“There being an adjournment, for example, for a fortnight or three weeks, is there constantly a fresh burst of evidence to meet the difficulty raised at the last meeting?—Yes, it is so; and that prolongs the case very much; in fact, the case that I have in my mind now I have no doubt will cost the parties a sum of £4,000 or £5,000. I cannot see how it is possible for the verdict to be against them, for it has been a frivolous and vexatious proceeding from the beginning, and with the idea of extorting money.”
And Mr. Scott Russell:—
“In your experience have you not seen a great number of dishonest litigants, plaintiffs who bring actions in the way of persecution, and defendants who desire to destroy a Patent, and where one or other of the parties for the most part acts in bad faith, trying to injure his adversary in any way that he can?—I should say that the greater number of Patent cases are cases of oppression.

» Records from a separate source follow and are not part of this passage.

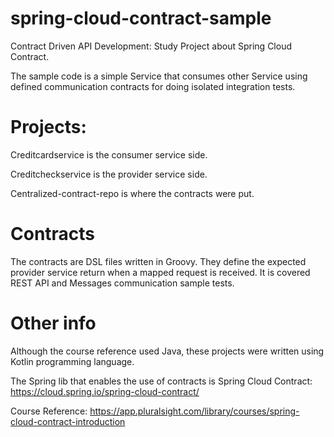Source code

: # spring-cloud-contract-sample

Contract Driven API Development: Study Project about Spring Cloud Contract. 

The sample code is a simple Service that consumes other Service using defined communication contracts for doing isolated integration tests.


# Projects: 

Creditcardservice is the consumer service side.

Creditcheckservice is the provider service side.

Centralized-contract-repo is where the contracts were put.


# Contracts

The contracts are DSL files written in Groovy. They define the expected provider service return when a mapped request is received.
It is covered REST API and Messages communication sample tests.

# Other info

Although the course reference used Java, these projects were written using Kotlin programming language.

The Spring lib that enables the use of contracts is Spring Cloud Contract: https://cloud.spring.io/spring-cloud-contract/

Course Reference: https://app.pluralsight.com/library/courses/spring-cloud-contract-introduction

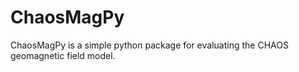 # ChaosMagPy
ChaosMagPy is a simple python package for evaluating the CHAOS geomagnetic field model.
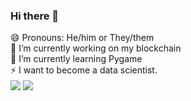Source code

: ### Hi there 👋
😄 Pronouns: He/him or They/them<br>
🔭 I’m currently working on my blockchain<br>
🌱 I’m currently learning Pygame<br>
⚡ I want to become a data scientist.
<br>
<img align="center" src="https://github-readme-stats.vercel.app/api/top-langs/?username=g1gabyteDEV&show_icons=true&bg_color=90,#0000ff,#00ff00,#ff0000&langs_count=8" /> <img align="center" src="https://github-readme-stats.vercel.app/api?username=g1gabyteDEV&show_icons=true&theme=gradient" />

“Have you known cases of oppression where the patentee has been the oppressor?—Yes, frequently.
“Have you known cases of patentees with a good Patent, and in which there has been what may be called a dishonest attempt to destroy it?—Yes, I have known both on a very large scale; for example, there was the great hot blast case. I was engaged in that from the beginning in the capacity of arbitrator; and in that great hot blast case the whole litigation arose from the ironmasters, who were making enormous sums of money, wishing to get rid of a very small Patent rate per ton, which had accumulated to an enormous sum in consequence of the success of the Patent. The expenses in the hot blast Patent case amounted, I should think, to more than £100,000.”
In the celebrated capsule case, the expenses have been somewhere about half of that enormous sum. In another case, about three-quarters of it. How true, then, is the following, from Chambers’ Cyclopædia:—
“When a Patent has been granted, if it is of such a nature as to lead to competition, infringements are almost matter of course; and the only mode of discovering and checking the infringement is so ineffective that inventors generally pass their lives in constant litigation, fighting a succession of imitators, who often have nothing to lose by defeat, and therefore entail all the greater burden on the legitimate manufacturer. It has been said that not more than three per cent. are remunerative. A Royal Commission has lately been engaged in inquiries as to the best mode of remunerating inventors and improving the law with reference to infringement; but it is doubtful how far the subject is capable of being put on a better footing, so many difficulties being inherent in it.”
And how many of these pernicious Patents do honourable members think have been repealed? Allow me, as to this, to quote Mr. Grove—
“... Very few Patents have been repealed, and, generally speaking, the patentee has been victorious.”